[Letterhead of Blank Rome LLP]
May 31, 2013
XCel Brands, Inc.
475 10th Avenue, 4th Floor
New York, NY 10018
Re: XCel Brands, Inc., Registration Statement on Form S-8
Ladies and Gentlemen:
We have acted as counsel to XCel Brands, Inc., a Delaware corporation (the “Company”), in connection with the registration, pursuant to a registration statement on Form S-8, as the same may be amended from time to time (the “Registration Statement”), filed with the Securities and Exchange Commission (the “SEC”) under the Securities Act of 1933, as amended (the “Act”), of 5,000,000 shares of the Company’s common stock, par value $0.001 per share (“Common Stock”) issued or to be issued under the XCel Brands, Inc. 2011 Equity Incentive Plan (the “Plan”), including 2,607,910 Common Shares offered for sale by the selling stockholders listed in the reoffer prospectus contained in the Registration Statement.

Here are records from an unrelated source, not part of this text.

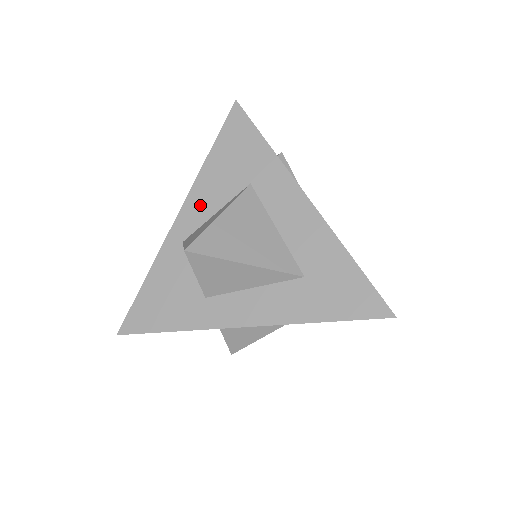
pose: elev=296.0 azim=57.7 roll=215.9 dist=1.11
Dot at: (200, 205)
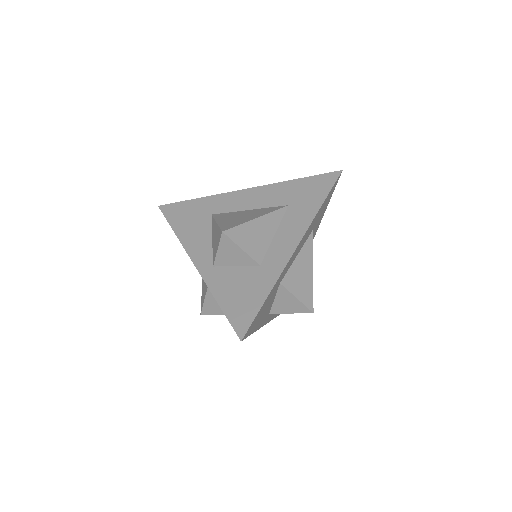
Dot at: (199, 247)
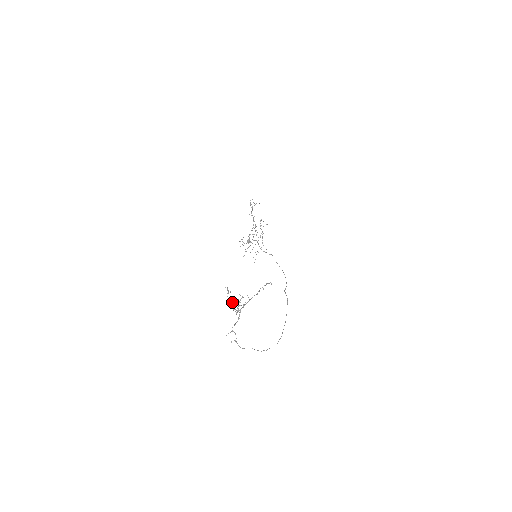
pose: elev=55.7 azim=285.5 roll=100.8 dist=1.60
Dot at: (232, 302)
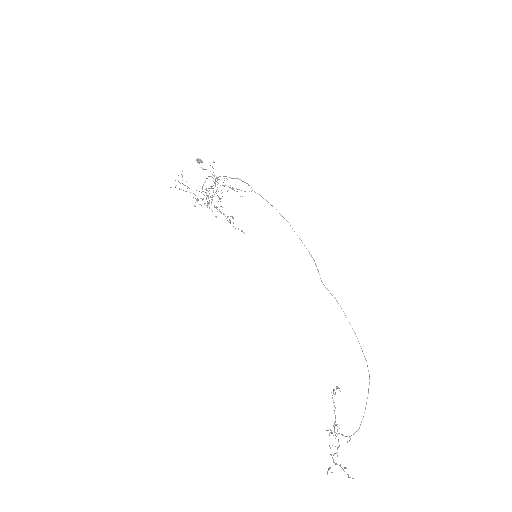
Dot at: (336, 464)
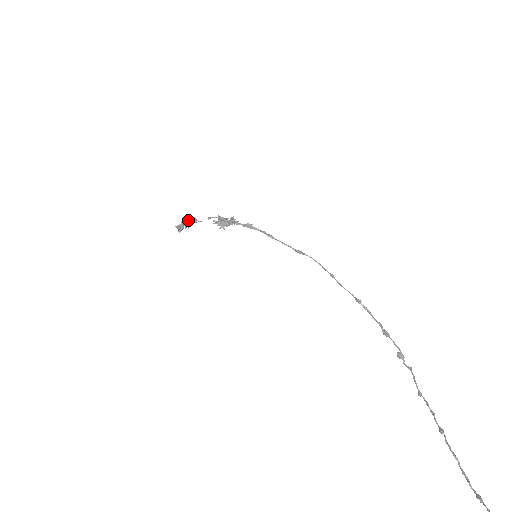
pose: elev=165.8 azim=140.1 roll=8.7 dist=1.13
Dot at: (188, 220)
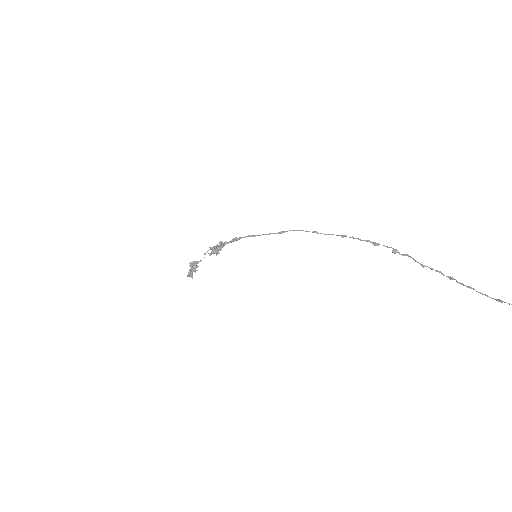
Dot at: (193, 266)
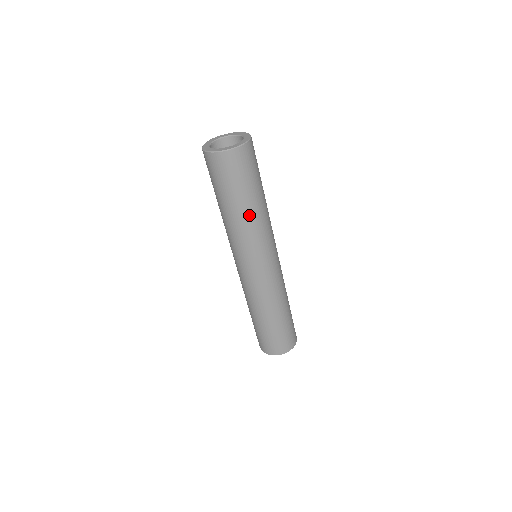
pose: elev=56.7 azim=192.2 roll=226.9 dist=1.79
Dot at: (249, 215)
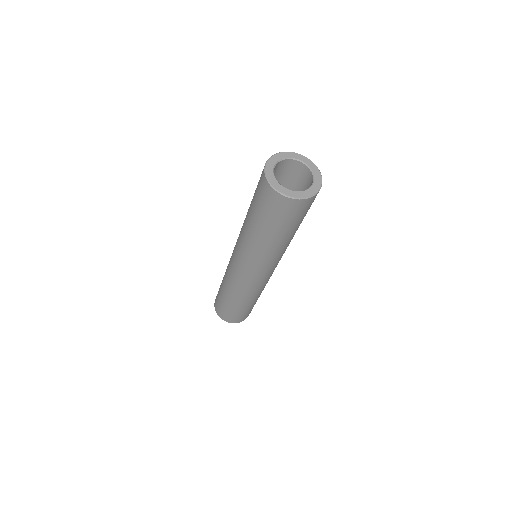
Dot at: (274, 245)
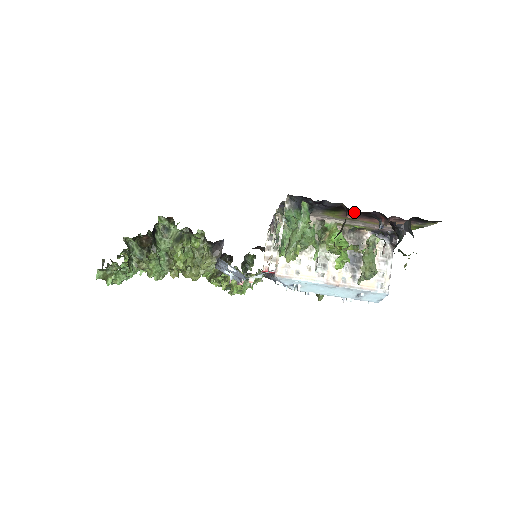
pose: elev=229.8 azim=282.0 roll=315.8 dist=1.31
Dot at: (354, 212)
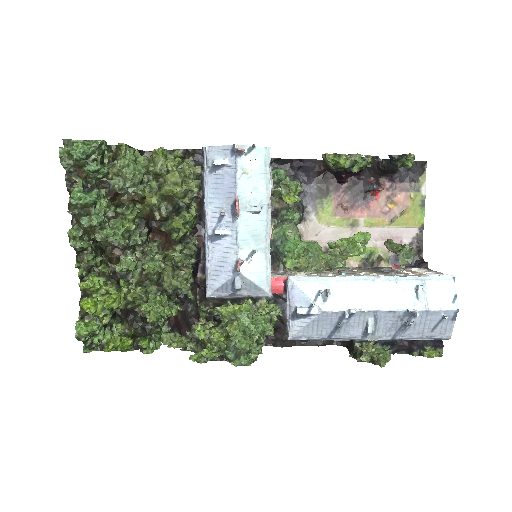
Dot at: (342, 189)
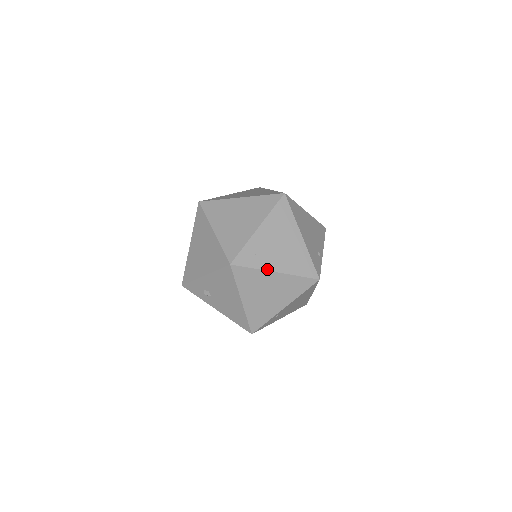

We have examined originals or certified copies of such corporate records of the Company and other certificates and documents of officials of the Company, public officials and others as we have deemed relevant or appropriate for purposes of this opinion letter. We have assumed the genuineness of all signatures, the authenticity of all documents submitted to us as originals and the conformity to authentic original documents of all copies submitted to us as conformed and certified or reproduced copies. We have also assumed that all of the shares eligible for issuance under the Plan following the date hereof will be issued for not less than par value.
Based upon the foregoing and subject to the assumptions, exceptions, qualifications and limitations set forth hereinafter, we are of the opinion that when the Registration Statement has become effective under the Act and (i) with respect to the shares of common stock that have not been issued under the Plan, when such shares have been issued, sold and delivered in compliance with the Plan and applicable federal and state securities laws and in the manner described in the Registration Statement, such shares will be duly authorized, validly issued, fully paid and non-assessable and (ii) with respect to the previously issued shares of Common Stock, such shares are duly authorized, validly issued, fully paid and non-assessable.
The opinions in this opinion letter are qualified in their entirety and subject to the following:
A. We express no opinion as to the laws of any jurisdiction other than the General Corporation Law of the State of Delaware. Our opinions are based on these laws as in effect on the date hereof. We express no opinion as to whether the laws of any other jurisdiction are applicable to the subject matter hereof. We are not opining on, and we assume no responsibility for, the applicability for, the applicability to or effect on any of the matters covered herein of (i) any other laws; (ii) the laws of any other jurisdiction; (iii) or the laws of any political subdivision of any state, including any county town or other municipality. We are not rendering any opinion as to compliance with any federal or state law, rule or regulation relating to securities, or to the sale or issuance thereof.
B. This opinion letter is limited to the matters stated herein, and no opinion is implied or may be inferred beyond the matters expressly stated. We assume herein no obligation, and hereby disclaim any obligation, to make any inquiry after the date hereof or to advise you of any future changes in the foregoing or of any facts, circumstances or changes in law that may hereafter come to our attention.
We consent to the reference to this firm as your counsel in the Registration Statement and to the filing of this opinion as Exhibit 5.1 to the Registration Statement. In giving this consent, we do not thereby admit that we are within the category of persons whose consent is required under Section 7 of the Act and the rules and regulations promulgated thereunder.